Близ Каменного Затона держали военный совет. В шатер бился ветер, снегу намело на целый фут. Черными комками лежали на снегу солдаты. Выстелив шеи и ноги выпрямив, умирали лошади. Встав злыми мордами против метели, покорно и неприступно высились над степью воинские верблюды… Из шатра прокричал Леонтьев:

– Играй поход: идем обратно – на зимние квартиры!

9000 человек навсегда остались в степи, так и не увидев Крыма, где их так страстно ждали толпы невольников. Никакой Гегельсберг не мог сравниться с этим бессмысленным походом… Леонтьева отдали под суд. Но он был племянником царицы Натальи Кириловны (матери Петра I), а таких людей судить неудобно. Всю вину за неудачи свалили на покойника фон Вейсбаха: мертвый, он уже не мог оправдаться…

С большим запозданием прибыл в Петербург курьер от Миниха. Увы, Азова фельдмаршал не взял. Остерман с этим письмом (почти ликующий) предстал перед императрицей:

– Ну вот, матушка, как по писаному: в Крыму нам не бывать, а хваленый Миних болтуном оказался… Что мы скажем Европе?

Анна Иоанновна долго молчала.

– Объяви во всех Европах, что мы войны и не начинали. Была лишь экспедиция воинская, дабы наказать ногаев, кои наши украинские рубежи набегами беспокоили…
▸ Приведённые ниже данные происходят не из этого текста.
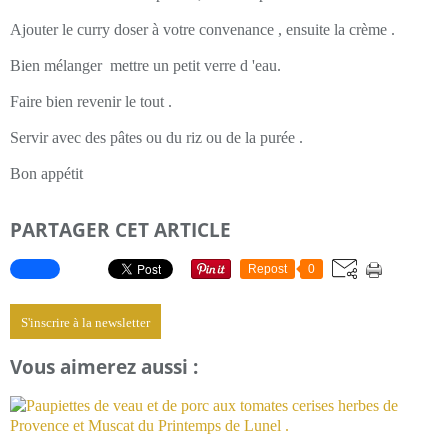
Ajouter le curry doser à votre convenance , ensuite la crème .
Bien mélanger mettre un petit verre d 'eau.
Faire bien revenir le tout .
Servir avec des pâtes ou du riz ou de la purée .
Bon appétit
PARTAGER CET ARTICLE
Repost
0
S'inscrire à la newsletter
Vous aimerez aussi :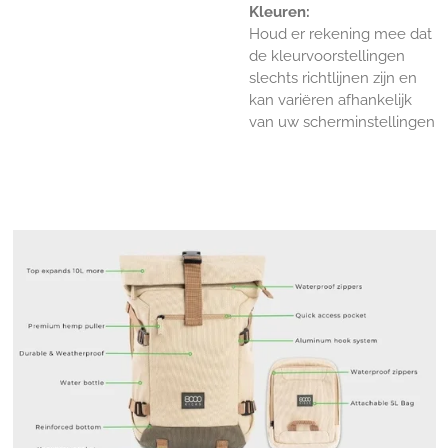
Kleuren:
Houd er rekening mee dat
de kleurvoorstellingen
slechts richtlijnen zijn en
kan variëren afhankelijk
van uw scherminstellingen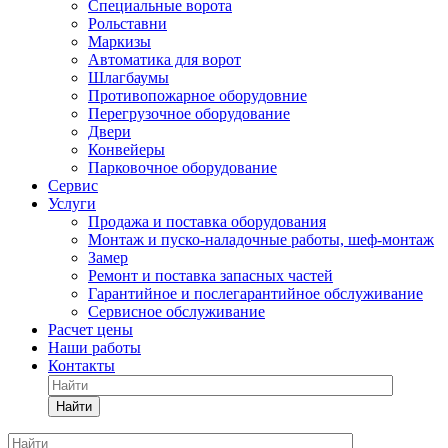
Специальные ворота
Рольставни
Маркизы
Автоматика для ворот
Шлагбаумы
Противопожарное оборудовние
Перегрузочное оборудование
Двери
Конвейеры
Парковочное оборудование
Сервис
Услуги
Продажа и поставка оборудования
Монтаж и пуско-наладочные работы, шеф-монтаж
Замер
Ремонт и поставка запасных частей
Гарантийное и послегарантийное обслуживание
Сервисное обслуживание
Расчет цены
Наши работы
Контакты
Найти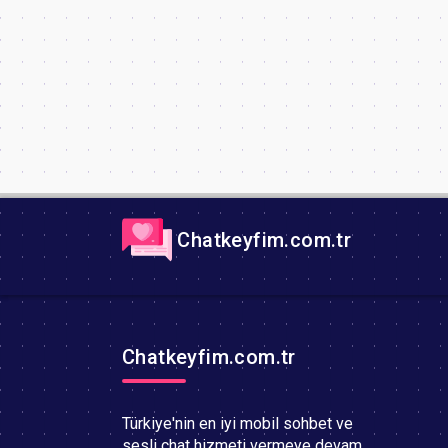
Chatkeyfim.com.tr
Chatkeyfim.com.tr
Türkiye'nin en iyi mobil sohbet ve
sesli chat hizmeti vermeye devam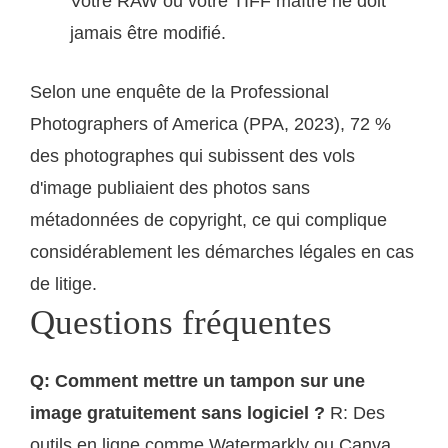
Votre RAW ou votre TIFF maître ne doit
jamais être modifié.
Selon une enquête de la Professional
Photographers of America (PPA, 2023), 72 %
des photographes qui subissent des vols
d'image publiaient des photos sans
métadonnées de copyright, ce qui complique
considérablement les démarches légales en cas
de litige.
Questions fréquentes
Q: Comment mettre un tampon sur une
image gratuitement sans logiciel ?
R: Des
outils en ligne comme Watermarkly ou Canva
Европа почтительно выслушала эту басню – и не поверила. Так начиналась эта война, очень нужная для России. Быть нам в Крыму или не бывать?.. По деревням и городам срочно вербовали рекрут. Самых здоровых. Чтобы в пальцах подковы гнули. Чтобы в зубах у них изъяну не было. Чтобы честны они были – беспорочны. А летами – от пятнадцати до тридцати… Такие вот годны!